→ Problem statement:
Write out every line of the material below word for word, leaving out the pictures.

[Recorded data]
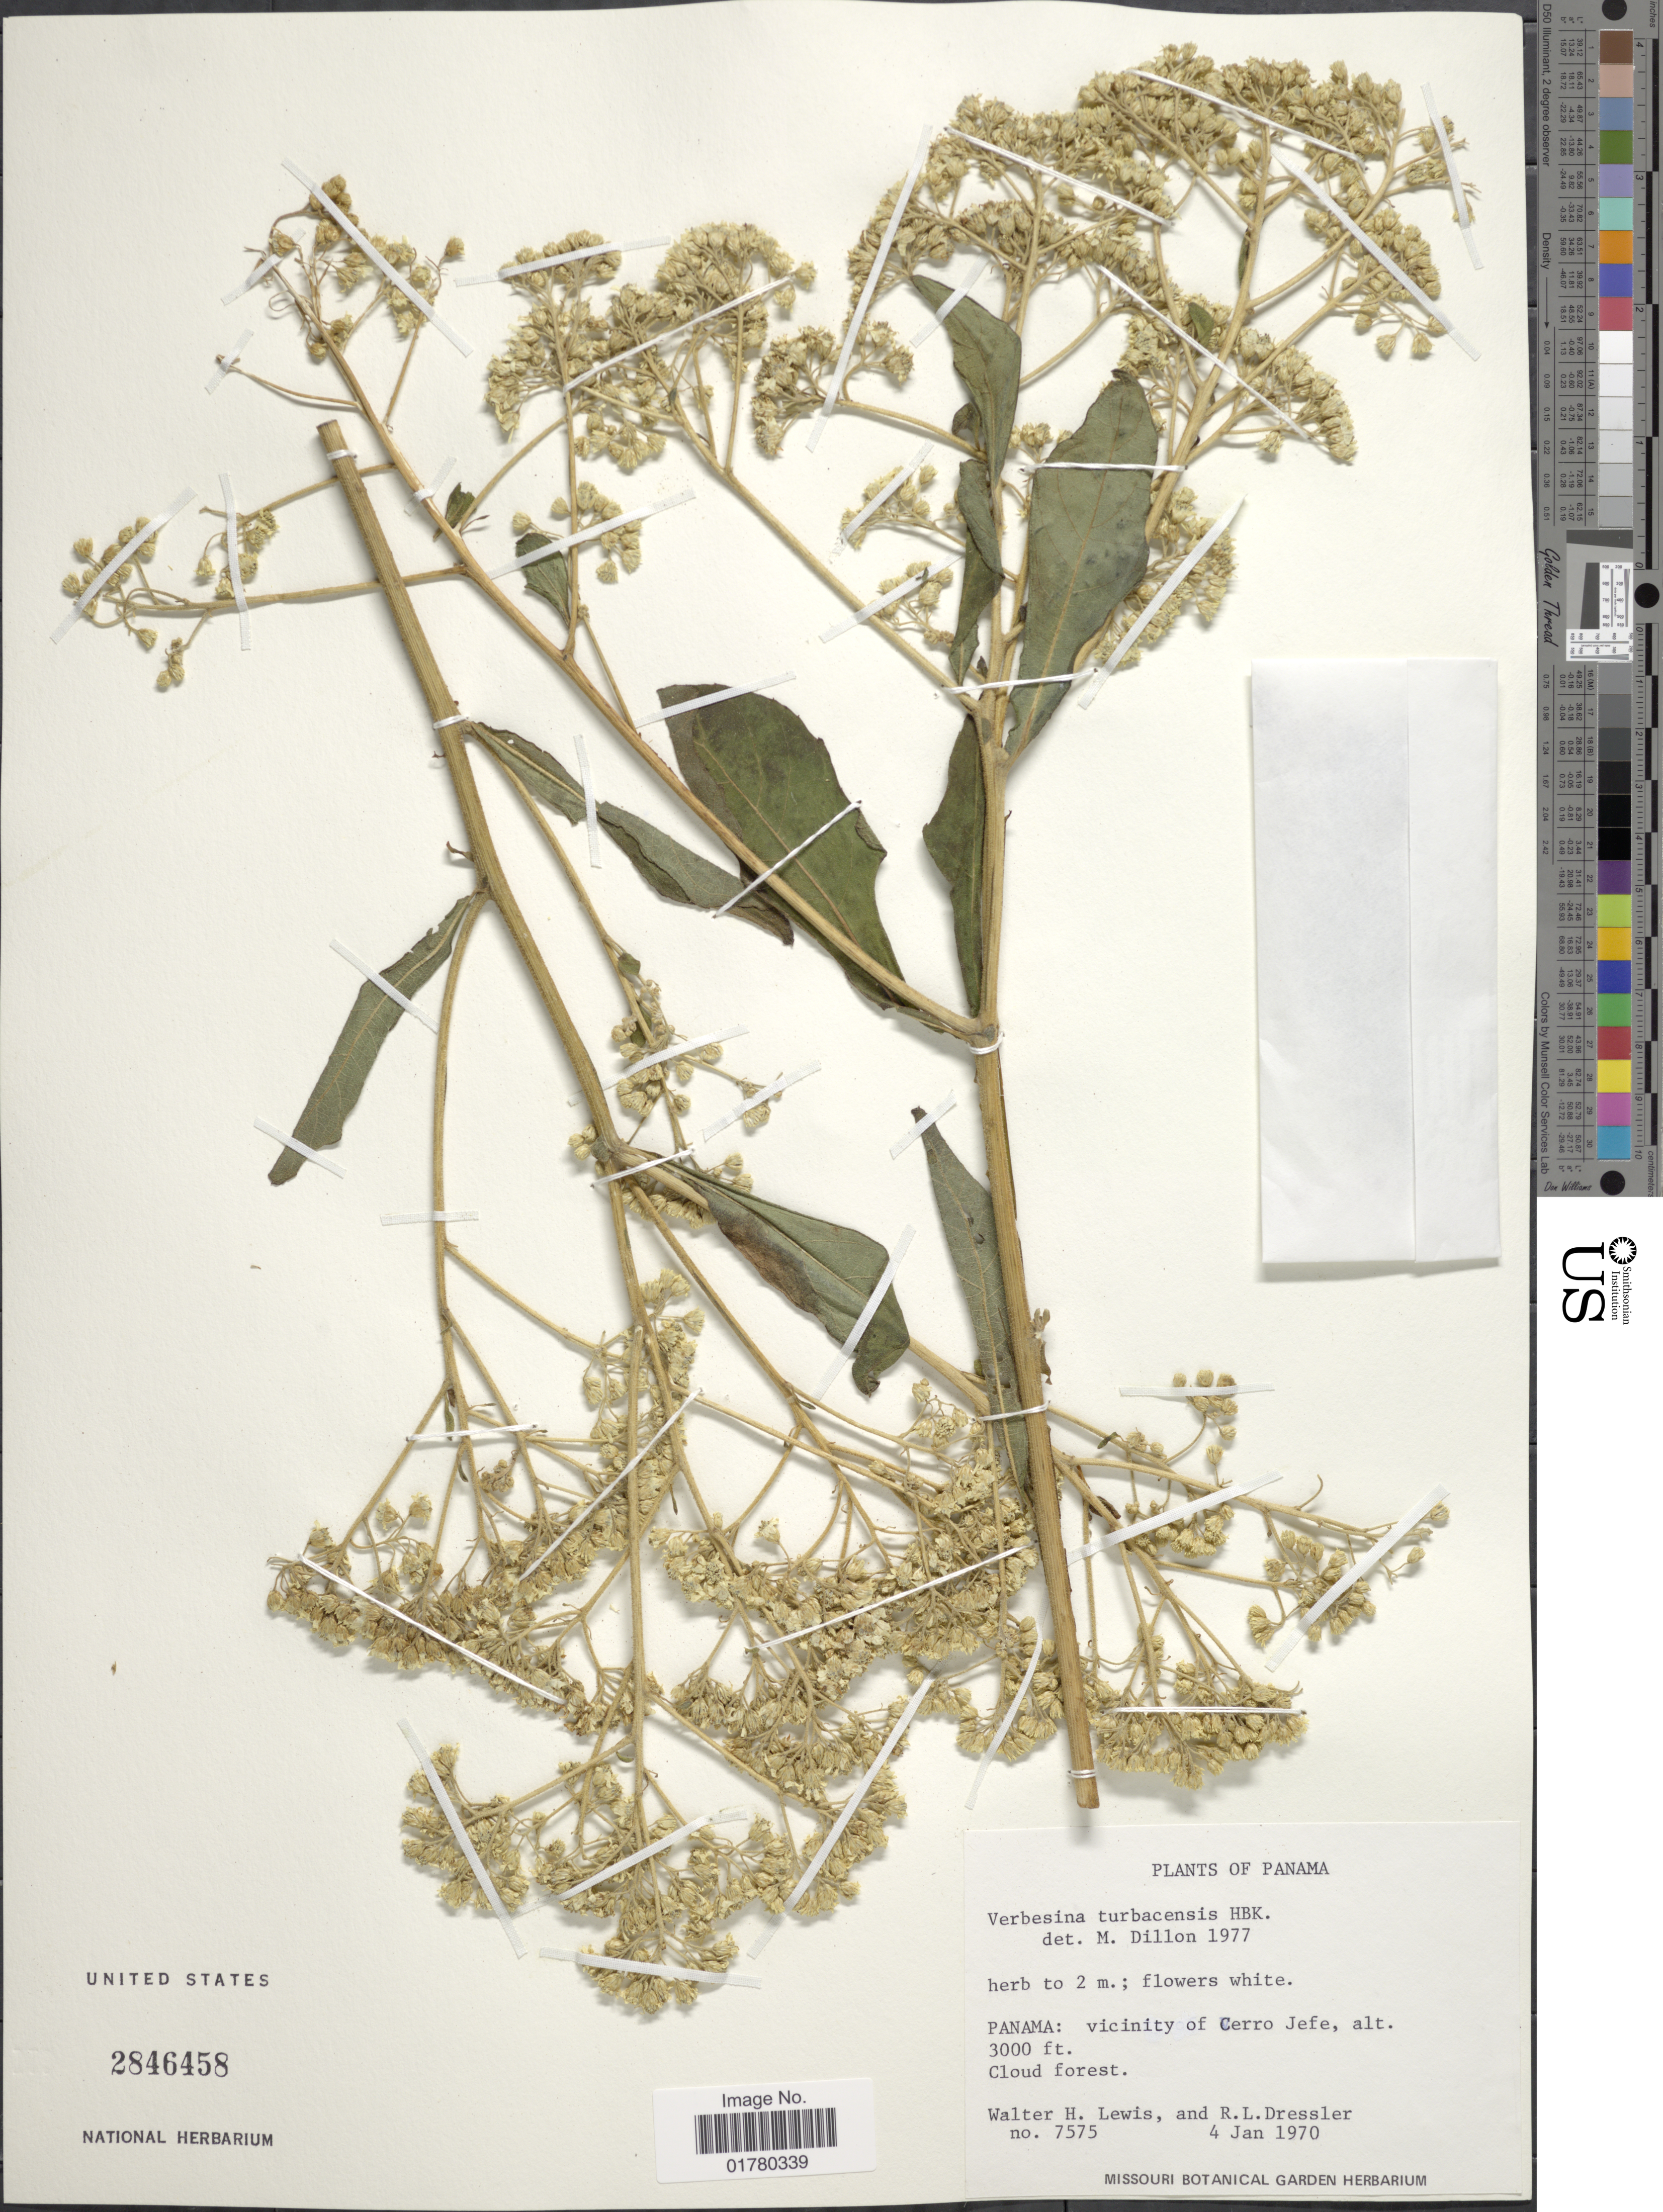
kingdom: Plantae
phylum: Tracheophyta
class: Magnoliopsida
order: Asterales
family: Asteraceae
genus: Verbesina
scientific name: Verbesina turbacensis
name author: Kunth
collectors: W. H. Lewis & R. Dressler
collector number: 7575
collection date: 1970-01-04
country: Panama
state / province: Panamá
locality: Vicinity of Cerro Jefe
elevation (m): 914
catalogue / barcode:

→ Correct response:
kingdom: Plantae
phylum: Tracheophyta
class: Magnoliopsida
order: Asterales
family: Asteraceae
genus: Verbesina
scientific name: Verbesina turbacensis
name author: Kunth
collectors: W. H. Lewis & R. Dressler
collector number: 7575
collection date: 1970-01-04
country: Panama
state / province: Panamá
locality: Vicinity of Cerro Jefe
elevation (m): 914
catalogue / barcode:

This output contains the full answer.